Earlier this month the Securities and Exchange Commission (SEC) released its semi-annual regulatory agenda listing its priorities at the proposed rule stage, final rule stage and long-term priorities. Besides being evident on the wide range of responsibilities our industry’s chief regulator has even during a time when tolerance for new regulations is low and unwinding existing ones is high, the agenda is a very good resource for identifying issues and subsequent events that have or will impact market structure. While it is too early to finalize a 2018 ‘Top 5’ list of events that effected market structure, our industry has experienced a lot this year and as we approach the halfway mark, now is a good time to reflect on some of these regulatory and non-regulatory events. Consistent with our approach we continue to work closely with Williams & Jensen and with our Committees to develop our thinking around these developments. We are actively engaged with The Hill, the Commission and FINRA, and seek your ideas and input.

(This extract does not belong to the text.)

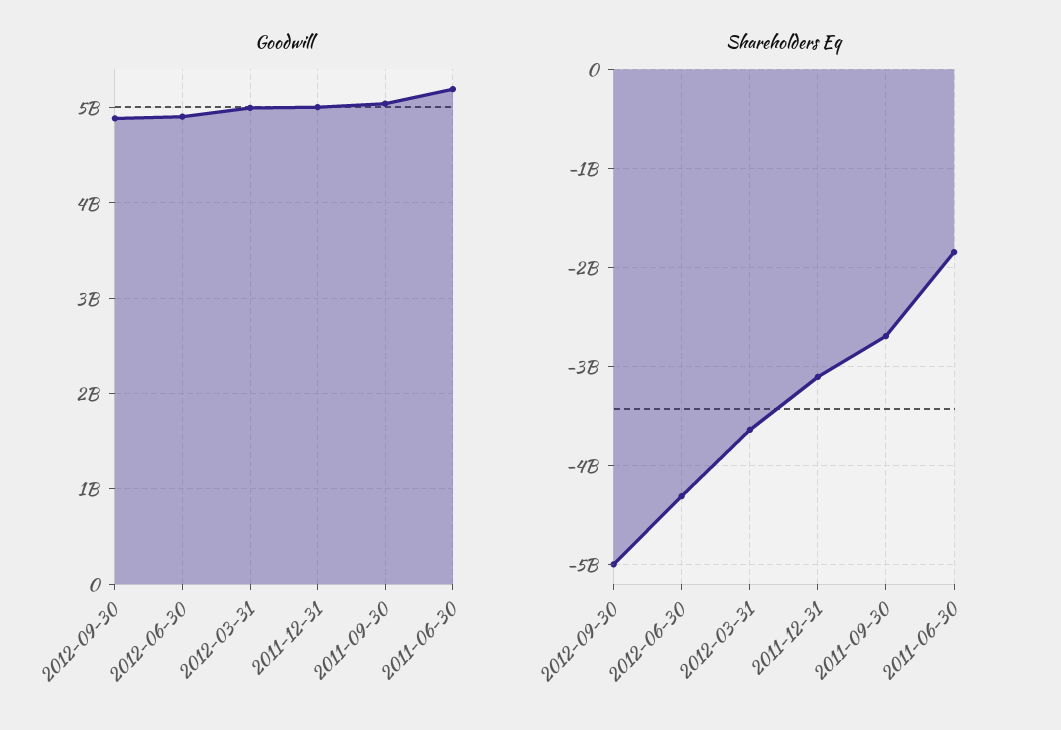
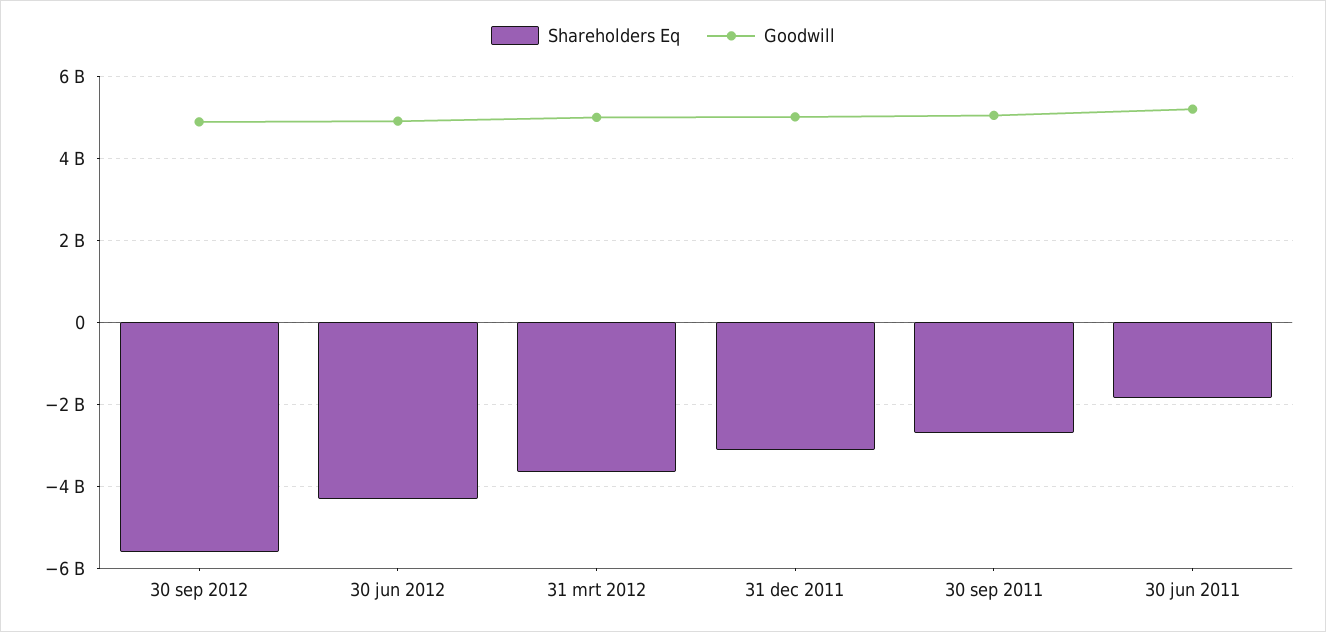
Shareholders Eq, 2012-09-30: -5000000000 -> -5600000000

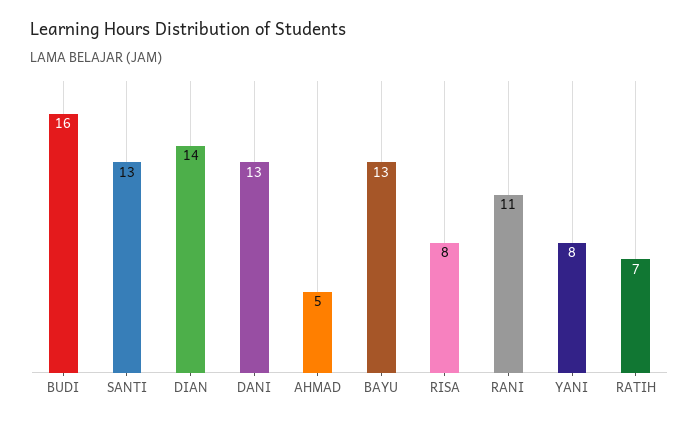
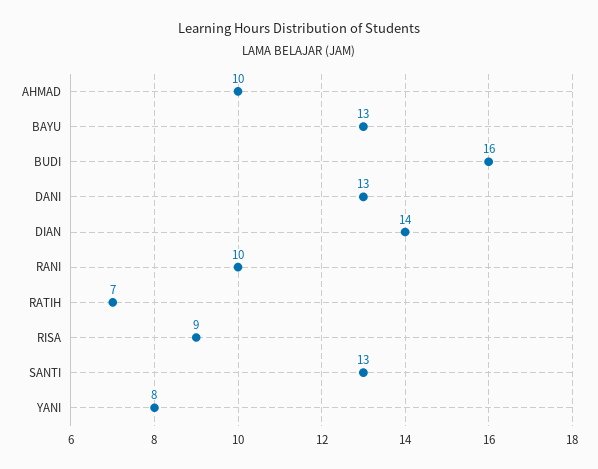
AHMAD: 5 -> 10
RISA: 8 -> 9
RANI: 11 -> 10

Listed Options Market – Q1′ 2018 & February 5th Activity
A record amount of contracts – nearly 1.4 billion – were cleared in the first of quarter of 2018, and on Feb. 5 the U.S. stock market experienced its largest ever decline for a single trading day with the Cboe Volatility Index, VIX, closing at 37, up over 250%. The operational performance of the listed options markets on Feb. 5 was sound and impressive, with the volumes lending credence that the breadth of investors who find these instruments attractive has broadened. These combined factors should capture the attention of regulators and be a positive catalyst for addressing some of the industry’s concerns on such micro-market structure issues as: the calculation on risk weighted assets (RWAs), concentration of clearing brokers and market makers, fragmentation and potential overly burdensome costs associated with CAT.
Transaction Fee Pilot
At a March 14 open meeting, the SEC voted unanimously to propose a rule under Regulation NMS to “conduct a Transaction Fee Pilot
for NMS stocks to study the effects that transaction-based fees and rebates may have on…order routing behavior, execution quality, and market quality.” While it was no surprise that the SEC would propose such an action in the aftermath of the 2016 recommendation of the SEC Equity Market Structure Advisory Committee (EMSAC) to conduct a pilot, the amount of securities involved (3 buckets of 1,000 securities each) and a no-fee scenario caught some by surprise. The deadline for comment letters is later this month, but the impact of this event is already being felt as participants debate where the conflicts of interest rooted in transaction fees exist, and whether a lower fee cap coupled with proposed, but not yet implemented, order handling disclosures is a better option than an outright ban. Regardless, the proposed pilot is an example that, as markets evolve, unintended consequences appear. As recently noted by Liquidnet’s Adam Sussman, “the primary rationale for the access fee cap (in 2005) was to prevent market centers from abusing the protected quote status to extract high fees.” Today, it is more about conflicts of interest and the impact on routing customer order flow in an environment of never anticipated sub-penny commissions.
As recently noted by Liquidnet’s Adam Sussman, “the primary rationale for the access fee cap (in 2005) was to prevent market centers from abusing the protected quote status to extract high fees.” Today, it is more about conflicts of interest and the impact on routing customer order flow in an environment of never anticipated sub-penny commissions.
SEC Fixed Income Market Structure Advisory Committee (FIMSAC)
On April 9, at what was only its second meeting of the full FIMSAC, a recommendation for a pilot program
to “study the market implications of changing the reporting regime for block-size trades in corporate bonds” was approved and now is left to the SEC to determine next steps, if any. Regardless of whether the SEC moves forward or not, fixed income and FIMSAC’s work will be a priority for the SEC in 2018.
Equity Market Structure Symposium – SEC Chairman Jay Clayton Keynote
In their addresses and Q&A that followed at an April 10 event, SEC Chairman Jay Clayton and SEC Trading & Markets Division Director Brett Redfearn laid out the SEC’s agenda for equity market structure. After recognizing and giving support for the U.S. Treasury Department’s Capital Markets Report, Chairman Clayton stated the Commission’s specific equity market structure topics will be: market structure for thinly-traded securities, access to markets and market data, and regulatory approaches to addressing retail fraud as it pertains to digital assets and penny stocks. As a means to obtain industry feedback on these topics, the Commission will hold a series of Roundtables, each of which will garner much attention.
Roundtable on Thinly-Traded Securities; UTP Gets a Look and ETPs Get their Own Table
On April 23, the SEC held a roundtable with a wide range of industry participants to help determine if targeted changes should be made to optimize the market structure for thinly-traded securities. Following a recommendation in the U.S. Treasury Department’s Capital Markets Report that companies be allowed to forfeit Unlisted Trading Privileges (UTPs) thus providing them control on where their shares trade was debated in the context as to whether the liquidity challenges for these companies is “spatial” or “temporal.” Regarding Exchange-Traded Products, the SEC recognizes that this group may need a look given that 73% of the 2,100 listed ETPs trade less than 100,000 per day as compared to only 42% of non-ETP listings.